Bien que, en juillet 2016, la Cour permanente d’arbitrage de La Haye ait estimé que ses prétentions en mer de Chine méridionale n’avaient « aucun fondement juridique », Pékin a continué à pratiquer la politique du fait accompli en aménageant plusieurs récifs des archipels Spratleys et Paracels à des fins militaires, c’est à dire en y installant des capacités d’interdiction et de déni d’accès [A2/AD].
Concrètement, cela signifie que la Chine est en mesure de contrôler l’accès de cette région qualifiée de stratégique étant donné qu’elle est située à un carrefour de routes maritimes essentielles pour le commerce maritime mondial et que ses fonds marins seraient riches en ressources naturelles (pétrole, gaz, poissons, etc).
Cette attitude chinoise remet en cause le principe de la « primauté du droit », en particulier le respect de la Convention des Nations unies sur le droit de la mer, ainsi que celui du dialogue visant à trouver une solution pacifique aux contentieux, qu’ils soient territoriaux ou non.
Pour défendre la liberté de navigation, tant sur mer que dans les airs, les États-Unis mènent des opérations dites FONOPs [Freedom of navigation operation]. Si les navires français se contentent de traverser la mer de Chine méridionale, les bâtiments américains naviguent à moins de 12 milles des récifs qui, revendiqués par la Chine, accueillent des capacités A2/AD. En outre, le Pentagone y envoient régulièrement des avions de patrouille maritime P-8 Poseidon, voire des bombardiers stratégiques [comme cela a encore été le cas le 26 septembre, avec des appareils japonais, ndlr] survoler les zones contestées.
Pour rappel, l’article 3 de la Convention de la mer indique que « tout État a le droit de fixer la largeur de sa mer territoriale, cette largeur ne dépasse pas 12 milles marins mesurés à partir de lignes de base établies conformément à la Convention. » Franchir cette limite signifie que la souveraineté de la Chine sur les îlots en question n’est pas reconnue.
Généralement, Pékin réagit à ces opérations en dénonçant le « comportement provocateur » des forces américaines, tout en assurant prendre « les mesures nécessaires pour y faire face efficacement. »

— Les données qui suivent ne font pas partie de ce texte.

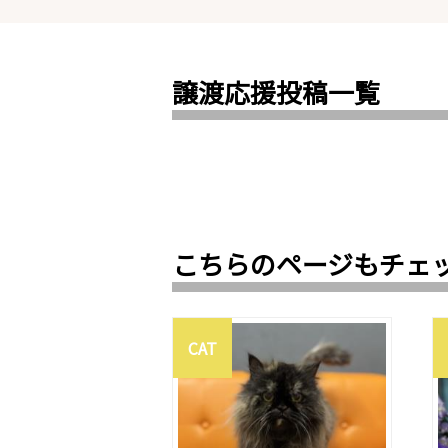
譲渡応援投稿一覧
こちらのページもチェ
CAT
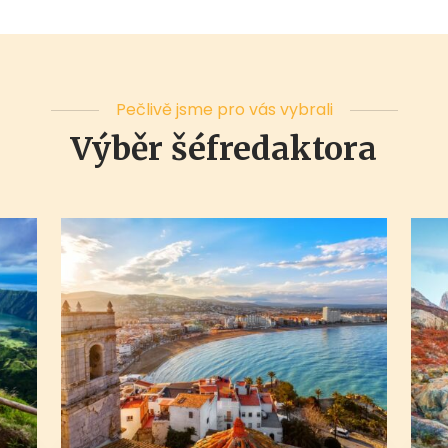
Pečlivě jsme pro vás vybrali
Výběr šéfredaktora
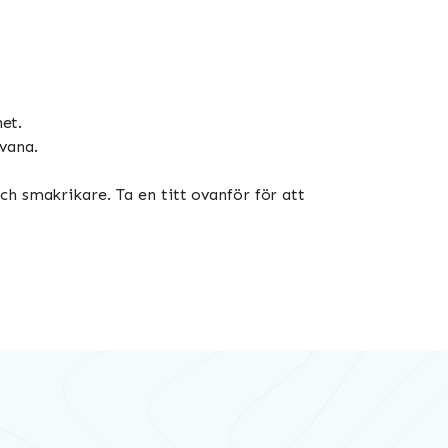
et.
vana.
ch smakrikare. Ta en titt ovanför för att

Mais depuis quelques temps, la marine chinoise semble réagir promptement. En août, le navire d’assaut amphibie britannique HMS Albion a dû faire face à une frégate et à deux hélicoptères chinois alors qu’il s’était approché à moins de 12 milles d’in îlot de l’archipel des Paracels. Mais cela ne donna pas lieu à d’incidents.
Ce qui n’a pas été le cas, visiblement, pour le destroyer américain USS Decatur, engagé dans une opération FONOP dans l’archipel Spratley, ce 2 octobre.
Étant passé à moins de 12 milles marins des récifs Gaven et Johnson, l’USS Decatur a été approché de manière « agressive, dangereuse et non professionnelle » par le destroyer chinois Luyang.
D’après le commandant Nate Christensen, porte-parole de l’US Pacific Fleet, le navire chinois « s’est approché à moins de 45 yards (41 mètres) » de l’USS Decatur et l’a invité « à quitter la zone. ». Et de préciser que le destroyer américain a été contraint de « manoeuvrer afin d’éviter une collision. »
Ce n’est pas le premier incident du genre entre les forces navales chinoises et américaines en mer de Chine méridionale. En décembre 2013, le croiseur USS Cowpens avait dû faire une manoeuvre pour éviter un navire chinoise qui venait délibérément lui couper la route. À l’époque, le climat était particulièrement tendu en raison de l’affirmation insistante des revendications de Pékin au sujet de l’archipel Senkaku, administré par le Japon.
Dans un registre différent, l’USNS Impeccable, qui effectuait des mesures acoustiques en mer de Chine, avait été harcelé par une flottille chinoise ne portant pas de marque militaire.
L’incident entre l’USS Decatur et le destroyer Luyang s’est produit alors que les relations sino-américaines sont au plus bas, notamment après la décision de l’administration Trump de relever les droits de douanes pour les produits manufacturés en Chine et d’imposer des sanctions à une agence du ministère chinois de la Défense pour l’achat d’avions militaires Su-35 et de système de défense aérienne S-400 auprès de la Russie.
Au niveau militaire, la défiance est de mise. Cet été, l’invitation envoyée par l’US Navy à la marine chinoise pour particier à l’exercice aéronaval RIMPAC 2018 a été annulée et le chef du Pentagone, James Mattis, a annulé une visite qu’il devait faire à son homologue chinois dans le courant du mois d’octobre, le général Wei Fenghe ayant fait savoir qu’il ne serait pas disponible.